Alle drei danken den jungen Leuten für ihr Engagement. Eine andere Form der Wertschätzung zeigt die 16-jährige Tochter von Nicole Lehmann, der engagierten Leiterin der Eisenacher Friedhofsverwaltung: Sie hat zwei Kuchen mit der Aufschrift „courage counts“ und einer Friedenstaube gebacken – das Logo zu 70 Jahre Volksbund-Jugendarbeit als süßes Dankeschön.

In rund 300 Arbeitsstunden haben die jungen Menschen 2.200 Kriegsgräber in mehreren Ortsteilen gepflegt. „Kein Grab darf vergessen werden“, ist das Credo von Rainer König, städtischer Sachbearbeiter „Grünflächen und Friedhof” und ehrenamtliches Vorstandsmitglied im Landesverband Thüringen.
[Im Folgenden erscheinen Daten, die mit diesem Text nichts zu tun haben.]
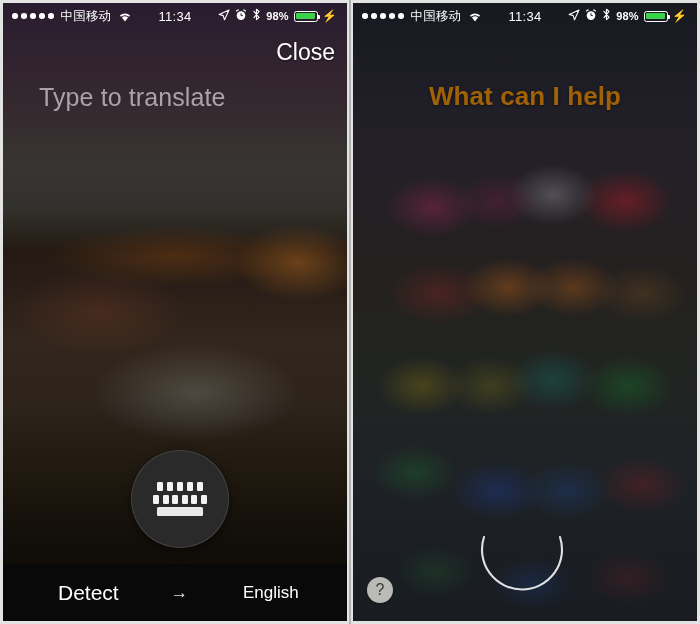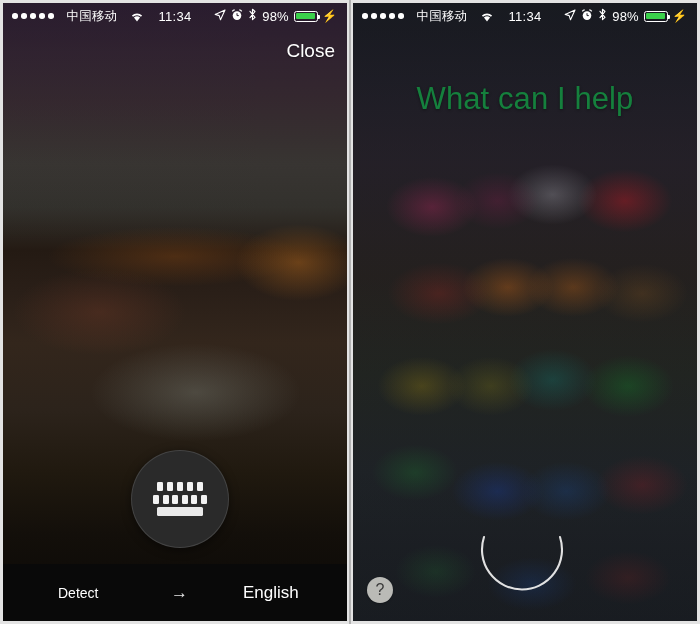--- a/index.html
+++ b/index.html
@@ -33,36 +33,36 @@
   .statusbar{
     position:absolute; top:0; left:0; right:0;
     height:26px;
     display:flex; align-items:center;
     padding:0 9px;
     color:#ffffff;
     font-size:12.5px;
     letter-spacing:.2px;
     z-index:40;
   }
-  .sb-left{ display:flex; align-items:center; gap:11px; }
+  .sb-left{ display:flex; align-items:center; gap:5px; }
   .dots{ display:flex; gap:3.5px; align-items:center; }
   .dots i{ display:block; width:5.5px; height:5.5px; border-radius:50%; background:#fff; }
   .carrier{ font-size:12.5px; font-weight:500; padding-left:2px; }
   .wifi{ width:14px; height:11px; position:relative; display:inline-block; margin-left:2px;}
   .wifi svg{ display:block; }
   .sb-time{
     position:absolute; left:0; right:0; text-align:center;
     font-size:13px; font-weight:400; letter-spacing:.3px;
     pointer-events:none;
   }
   .sb-right{
     margin-left:auto; display:flex; align-items:center; gap:5px;
     position:relative; z-index:2;
   }
-  .battpct{ font-size:13px; font-weight:400; }
+  .battpct{ font-size:11px; font-weight:700; }
   .battery{
     width:24px; height:11px; border:1.3px solid #fff; border-radius:2.5px;
     position:relative; padding:1.2px;
   }
   .battery::after{
     content:""; position:absolute; right:-3.4px; top:3px;
     width:2px; height:4.5px; background:#fff; border-radius:0 1px 1px 0;
   }
   .battery span{ display:block; height:100%; background:#3ad14b; border-radius:1px; }
   .bolt{ font-size:12px; line-height:1; }
@@ -90,21 +90,21 @@
         #0a0806 100%);
     filter:blur(0.4px);
   }
   .bg-translate-tint{
     position:absolute; inset:0;
     background:linear-gradient(180deg, rgba(40,25,45,.55) 0%, rgba(30,20,25,.18) 22%, rgba(0,0,0,0) 40%);
   }
 
   .close-btn{
     position:absolute; top:38px; right:12px;
-    color:#ffffff; font-size:19px; line-height:1;
+    color:#ffffff; font-size:23px; line-height:1;
     z-index:30; cursor:pointer;
     text-shadow:0 1px 2px rgba(0,0,0,.45);
   }
   .type-placeholder{
     position:absolute; top:80px; left:36px;
     font-size:25px; color:#a8a3a6; letter-spacing:.1px;
     z-index:30; white-space:nowrap;
   }
 
   .kb-button{
@@ -120,21 +120,21 @@
   .kb-row{ display:flex; justify-content:center; gap:3.4px; margin-bottom:3.2px; }
   .kb-row i{ display:block; width:6.6px; height:9px; background:#f2f2f2; border-radius:1.3px; }
   .kb-space{ height:9px; background:#e9e9e9; border-radius:1.5px; margin:1px 4px 0 4px; }
 
   .lang-bar{
     position:absolute; left:0; right:0; bottom:0;
     height:57px; background:#090909;
     display:flex; align-items:center;
     color:#fff; z-index:30;
   }
-  .lang-bar .src{ position:absolute; left:55px; font-size:14px; cursor:pointer; }
+  .lang-bar .src{ position:absolute; left:55px; font-size:21px; cursor:pointer; }
   .lang-bar .arr{ position:absolute; left:168px; font-size:17px; color:#e6e6e6; }
   .lang-bar .dst{ position:absolute; left:240px; font-size:17px; cursor:pointer;text-align:center; }
 
   
   .bg-siri{
     position:absolute; inset:0;
     background:
       radial-gradient(64px 42px at 23% 33%, rgba(205,45,105,.48), rgba(0,0,0,0) 72%),
       radial-gradient(58px 40px at 42% 32%, rgba(160,35,90,.38), rgba(0,0,0,0) 72%),
       radial-gradient(62px 42px at 58% 31%, rgba(215,215,225,.40), rgba(0,0,0,0) 72%),
@@ -157,22 +157,22 @@
       linear-gradient(180deg,#1b1d24 0%, #23212b 12%, #2b242c 26%, #2a2420 44%,
                       #262a24 60%, #23282c 76%, #1f2328 88%, #1c2026 100%);
   }
   .bg-siri-veil{
     position:absolute; inset:0;
     background:linear-gradient(180deg, rgba(22,24,30,.62) 0%, rgba(25,25,32,.40) 20%, rgba(20,22,26,.26) 50%, rgba(18,20,24,.34) 100%);
   }
 
   .siri-prompt{
     position:absolute; top:78px; left:0; right:0;
-    text-align:center; color:#15803d;
-    font-size:31px; line-height:1.18; font-weight:400;
+    text-align:center; color:#a16207;
+    font-size:26px; line-height:1.18; font-weight:700;
     letter-spacing:.1px; z-index:30;
     text-shadow:0 1px 3px rgba(0,0,0,.42);
     padding:0 28px;
   }
   .help-btn{
     position:absolute; left:14px; bottom:18px;
     width:26px; height:26px; border-radius:50%;
     background:rgba(226,226,220,.80);
     color:#3a3a3a; font-size:16px;
     display:flex; align-items:center; justify-content:center;
@@ -241,20 +241,21 @@
           <span class="battpct">98%</span>
           <span class="battery">
               <span style="width:98%"></span>
             </span>
           <span class="bolt">⚡</span>
         </div>
       </div>
 
       <div class="close-btn">Close</div>
 
+      <div class="type-placeholder">Type to translate</div>
 
       <div class="kb-button">
         <div class="kb-icon">
           <div class="kb-row">
               <i></i>
               <i></i>
               <i></i>
               <i></i>
               <i></i>
             </div>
Er leitet die Arbeitseinsätze.

Jugendarbeit als Friedensarbeit

Über Jahrzehnte hat sich Rainer König ehrenamtlich in der Jugendarbeit des Volksbundes engagiert. „Ich möchte mich altersbedingt langsam zurückziehen und gern an Förderercamps mit den ´alten Hasen´ teilnehmen”, kündigt der 53-Jährige an.
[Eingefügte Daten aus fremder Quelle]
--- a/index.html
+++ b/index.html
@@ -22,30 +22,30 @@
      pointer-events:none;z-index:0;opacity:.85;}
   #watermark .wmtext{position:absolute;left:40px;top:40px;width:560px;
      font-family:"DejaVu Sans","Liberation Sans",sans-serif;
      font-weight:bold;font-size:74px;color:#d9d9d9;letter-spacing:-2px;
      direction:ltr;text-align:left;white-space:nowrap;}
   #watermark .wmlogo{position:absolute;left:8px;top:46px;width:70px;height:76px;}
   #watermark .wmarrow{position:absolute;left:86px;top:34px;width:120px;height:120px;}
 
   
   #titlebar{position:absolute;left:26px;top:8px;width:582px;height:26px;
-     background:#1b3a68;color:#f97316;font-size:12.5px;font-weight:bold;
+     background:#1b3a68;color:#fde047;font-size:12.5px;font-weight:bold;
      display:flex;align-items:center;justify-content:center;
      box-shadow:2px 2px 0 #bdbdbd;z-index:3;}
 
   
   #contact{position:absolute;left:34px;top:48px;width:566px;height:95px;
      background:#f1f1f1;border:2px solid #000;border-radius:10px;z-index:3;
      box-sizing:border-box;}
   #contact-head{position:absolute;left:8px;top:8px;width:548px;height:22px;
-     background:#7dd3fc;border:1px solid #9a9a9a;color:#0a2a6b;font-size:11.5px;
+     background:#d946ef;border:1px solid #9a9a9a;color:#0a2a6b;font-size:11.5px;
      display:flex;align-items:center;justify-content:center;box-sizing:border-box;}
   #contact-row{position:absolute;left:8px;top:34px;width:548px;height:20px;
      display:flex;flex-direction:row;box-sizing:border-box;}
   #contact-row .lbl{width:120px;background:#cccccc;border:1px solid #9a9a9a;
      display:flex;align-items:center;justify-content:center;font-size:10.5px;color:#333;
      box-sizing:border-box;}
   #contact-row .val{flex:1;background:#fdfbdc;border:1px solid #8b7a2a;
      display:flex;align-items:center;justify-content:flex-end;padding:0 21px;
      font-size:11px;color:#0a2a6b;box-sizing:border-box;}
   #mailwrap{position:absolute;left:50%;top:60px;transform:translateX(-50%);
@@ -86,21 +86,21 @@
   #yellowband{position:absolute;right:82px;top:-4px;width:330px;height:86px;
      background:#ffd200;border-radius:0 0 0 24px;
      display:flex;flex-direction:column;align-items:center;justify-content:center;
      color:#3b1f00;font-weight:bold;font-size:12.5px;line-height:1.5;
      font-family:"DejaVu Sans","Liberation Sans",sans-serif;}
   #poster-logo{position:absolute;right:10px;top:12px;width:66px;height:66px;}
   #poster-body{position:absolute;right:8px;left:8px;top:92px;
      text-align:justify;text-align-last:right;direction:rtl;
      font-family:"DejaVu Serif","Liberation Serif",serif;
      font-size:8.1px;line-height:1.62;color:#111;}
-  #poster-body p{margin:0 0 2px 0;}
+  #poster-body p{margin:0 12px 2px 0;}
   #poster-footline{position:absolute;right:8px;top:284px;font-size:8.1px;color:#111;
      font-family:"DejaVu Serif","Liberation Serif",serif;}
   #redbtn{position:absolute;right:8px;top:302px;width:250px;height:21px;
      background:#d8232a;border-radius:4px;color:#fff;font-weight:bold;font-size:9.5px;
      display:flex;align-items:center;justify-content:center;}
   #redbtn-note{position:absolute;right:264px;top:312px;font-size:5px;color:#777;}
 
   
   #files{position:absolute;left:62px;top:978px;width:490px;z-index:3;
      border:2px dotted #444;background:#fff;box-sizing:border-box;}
Bereits zu DDR-Zeiten hatte der gebürtige Eisenacher den ersten Kontakt zum Volksbund. Tief bewegt sei er gewesen, als seine Mutter dank des Volksbundes und der evangelischen Kirche ein Foto vom Grab ihres gefallenen Bruders erhalten habe. Als sie den  Soldatenfriedhof in Bourdon nahe Amiens nach der Wende besuchte, hätten ihn ihre Schilderungen tief beeindruckt – „besonders die Freundlichkeit meines französischen Kollegen auf der Kriegsgräberstätte, wo doch unsere Völker damals verfeindet waren.”
 

Versprechen für die Zukunft

„Ich habe damals den Entschluss gefasst, genau mit der gleichen Liebe meine Arbeit auf den Friedhöfen in Thüringen zu verrichten und so meine Dankbarkeit zum Ausdruck zu bringen. Das ging nur zusammen mit dem Volksbund”, sagt der Thüringer im „courage counts“-T-Shirt und verspricht: „Sollten mich die Stadt Eisenach und der Volksbund für ein künftiges Camp brauchen, sage ich ganz sicher nicht nein.”

Der Volksbund dankt der Thüringer Staatskanzlei, die dieses Projekt finanziell durch Überschüsse der Staatslotterie des Freistaats Thüringen gefördert hat, sowie dem Ministerium für die Bereiche Familie, Senioren, Frauen und Jugend (BMFSFJ) für die Förderung aus dem Kinder- und Jugendplan des Bundes.